The U.S. West Texas Intermediate benchmark fell below $40 back in August, but many analysts were predicting Brent to stay above $45 as recently as last week. Brent’s dip below $40 for the first time since February 2009 is another marker in the steep decline in crude that followed the Organization of the Petroleum Exporting Countries’ decision Dec. 4 to keep supply unchanged. The decision sent prices into heavy falls, with shares of energy companies tumbling and analysts scrambling to recalculate their predictions.
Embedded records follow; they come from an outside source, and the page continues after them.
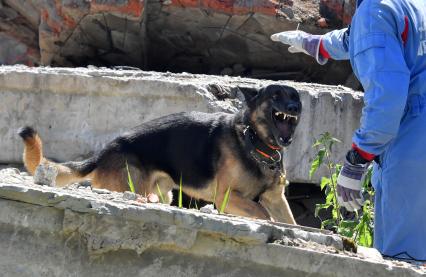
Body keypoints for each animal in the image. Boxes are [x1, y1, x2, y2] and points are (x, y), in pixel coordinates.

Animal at [18, 83, 302, 222]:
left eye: (296, 97)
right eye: (275, 95)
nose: (295, 107)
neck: (256, 142)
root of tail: (104, 151)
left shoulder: (276, 199)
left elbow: (290, 222)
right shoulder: (227, 197)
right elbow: (263, 214)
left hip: (163, 194)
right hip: (134, 188)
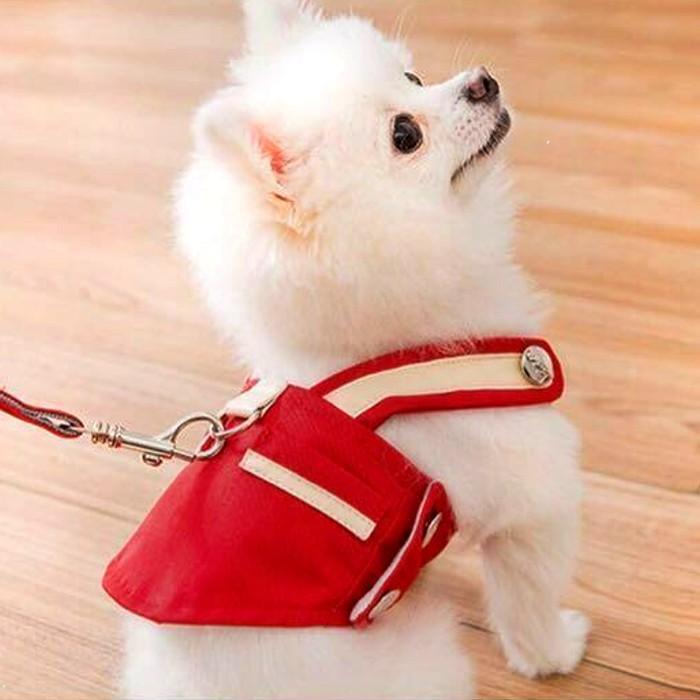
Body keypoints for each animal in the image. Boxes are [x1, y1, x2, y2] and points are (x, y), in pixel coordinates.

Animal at [120, 1, 589, 697]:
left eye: (414, 78)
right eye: (405, 136)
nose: (482, 81)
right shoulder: (531, 497)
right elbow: (528, 601)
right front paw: (556, 652)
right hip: (426, 657)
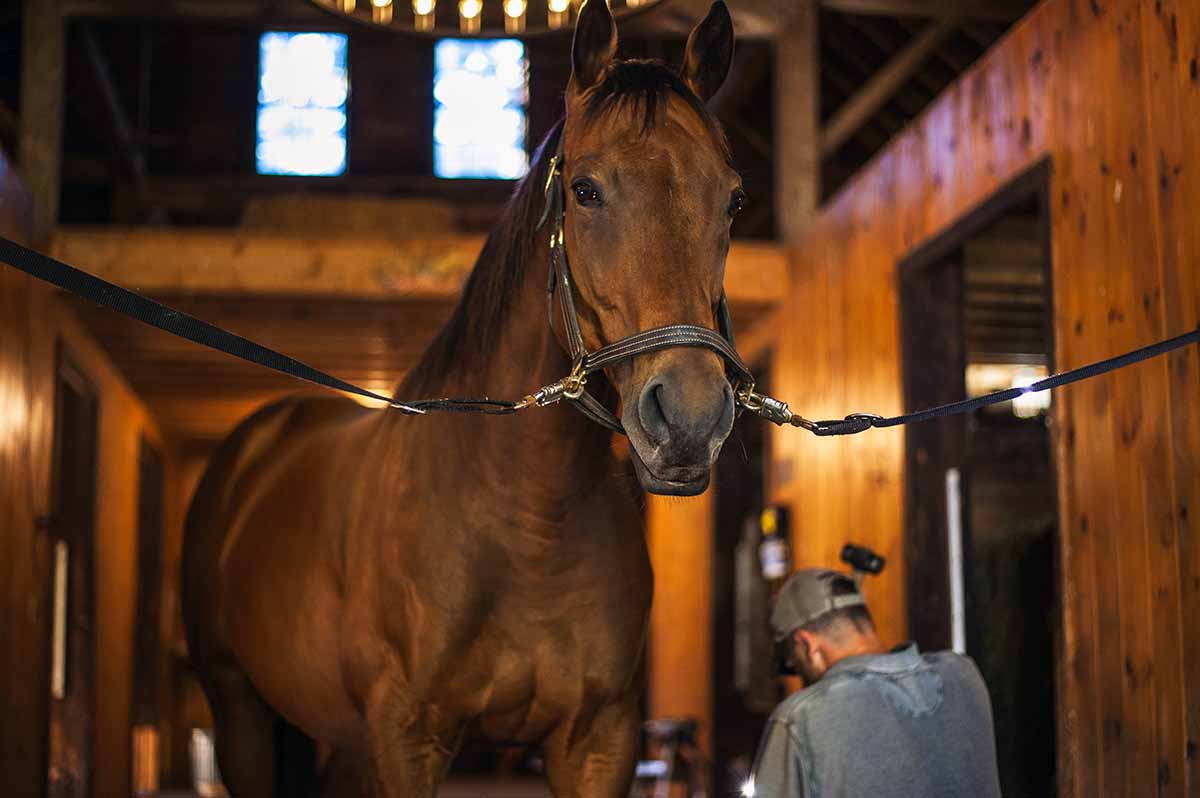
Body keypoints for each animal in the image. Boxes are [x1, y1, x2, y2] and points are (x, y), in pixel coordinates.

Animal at [182, 2, 740, 795]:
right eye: (586, 190)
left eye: (733, 198)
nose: (689, 419)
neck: (527, 525)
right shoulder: (406, 738)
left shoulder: (600, 742)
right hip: (240, 715)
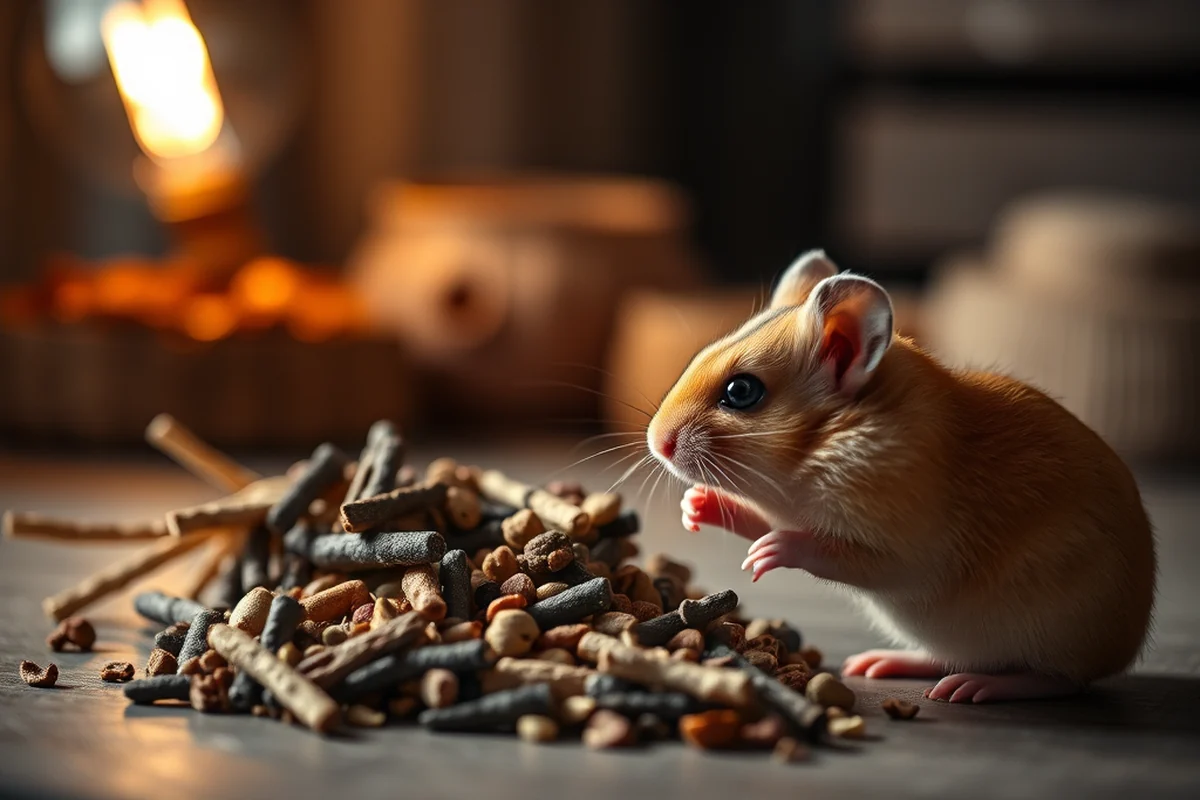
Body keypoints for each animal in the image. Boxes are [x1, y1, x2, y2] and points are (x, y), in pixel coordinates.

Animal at [646, 250, 1156, 703]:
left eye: (741, 391)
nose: (656, 442)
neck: (802, 464)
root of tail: (1124, 649)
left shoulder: (901, 551)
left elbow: (823, 550)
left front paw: (768, 553)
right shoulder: (784, 508)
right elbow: (756, 520)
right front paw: (696, 506)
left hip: (1052, 636)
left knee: (1058, 680)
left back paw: (976, 687)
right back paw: (881, 662)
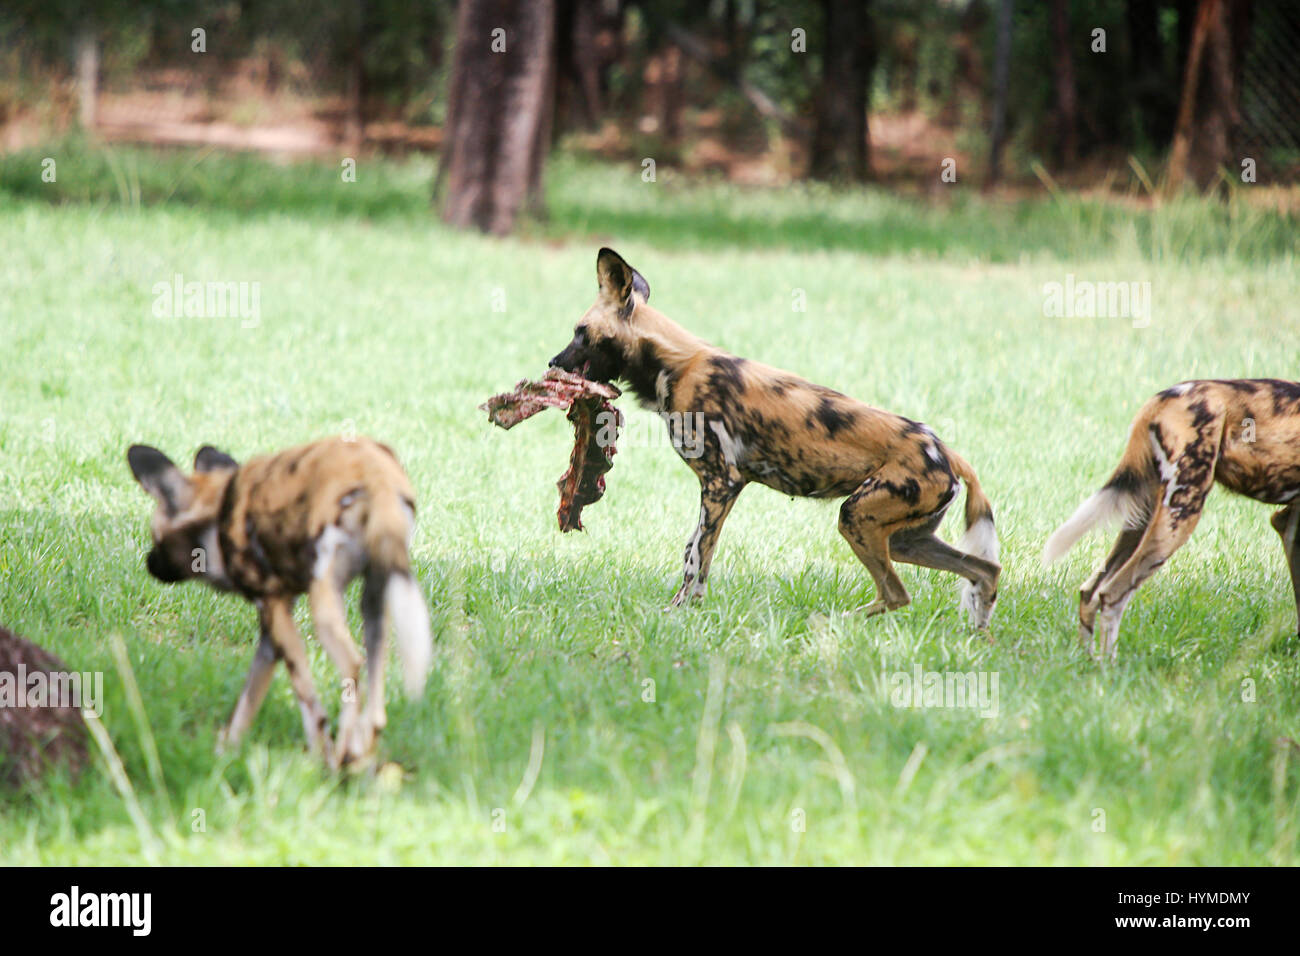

Brent is a blend of crudes from several North Sea fields and is the primary reference point for pricing of about two-thirds of the world’s oil. The benchmark typically trades above WTI, which has a lower density. Though producers have scrambled to lessen the impact of falling prices on their businesses, few have prepared for a prolonged period in which oil remains below $40. Such an eventuality will mean the extension of deep spending cuts, project delays and cost-reduction programs.
 
 
 
U.S. shale oil production down 600,000 barrels a day from peak
 
(Reuters; Dec. 7) – U.S. shale oil production is expected to fall by more than 600,000 barrels per day in January from the March peak, according to a U.S. government forecast Dec. 7, on the back of a global glut that's slashed oil prices to a near seven-year low. Total U.S. output — shale, tight oil and conventional oil — is set to decline by just over 115,000 barrels in January compared with December, according to the U.S. Energy Information Administration.
 
Bakken Shale oil production from North Dakota is set to fall 27,000 barrels, while production from the Eagle Ford is expected to fall by 77,000 barrels a day. Low oil and gas prices have pushed companies to cut back on drilling and production.
 
 
 
About 5% of oil wells in North Dakota are up for sale
 
(EnergyWire; Dec. 10) – North Dakota's oil production slide paused in October, but state regulators said production could fall more if the price continues to slide, and some companies have begun selling their oil wells in a last-ditch effort to fund their operations. Companies pumped 1.17 million barrels a day in October — about 7,000 a day more than in September but still about 5 percent below the all-time production number set in December 2014, according to data released by the state Dec. 9.
 
The number of drilling rigs in the state has fallen to 65 this month, down 70 percent from its high in 2012, and another 10 rigs could be shut down if prices continue to drop, Department of Mineral Resources Director Lynn Helms said during a conference call with reporters. "We're looking at a lot of belt-tightening, and we're looking at it continuing through the entire first half of 2016," Helms said.
 
Nationwide, oil prices have fallen almost two-thirds since the summer of 2014 to about $38 a barrel this week. In North Dakota, oil traded for $27 a barrel, largely because of the state's distance from refining centers. About 710 oil wells are up for sale, Helms said, citing records of bond transfers. That's about 5 percent of the wells in the state. About 300 are being sold by Occidental Petroleum, which announced in October it will sell its Bakken Shale operations to concentrate on other fields, Helms said.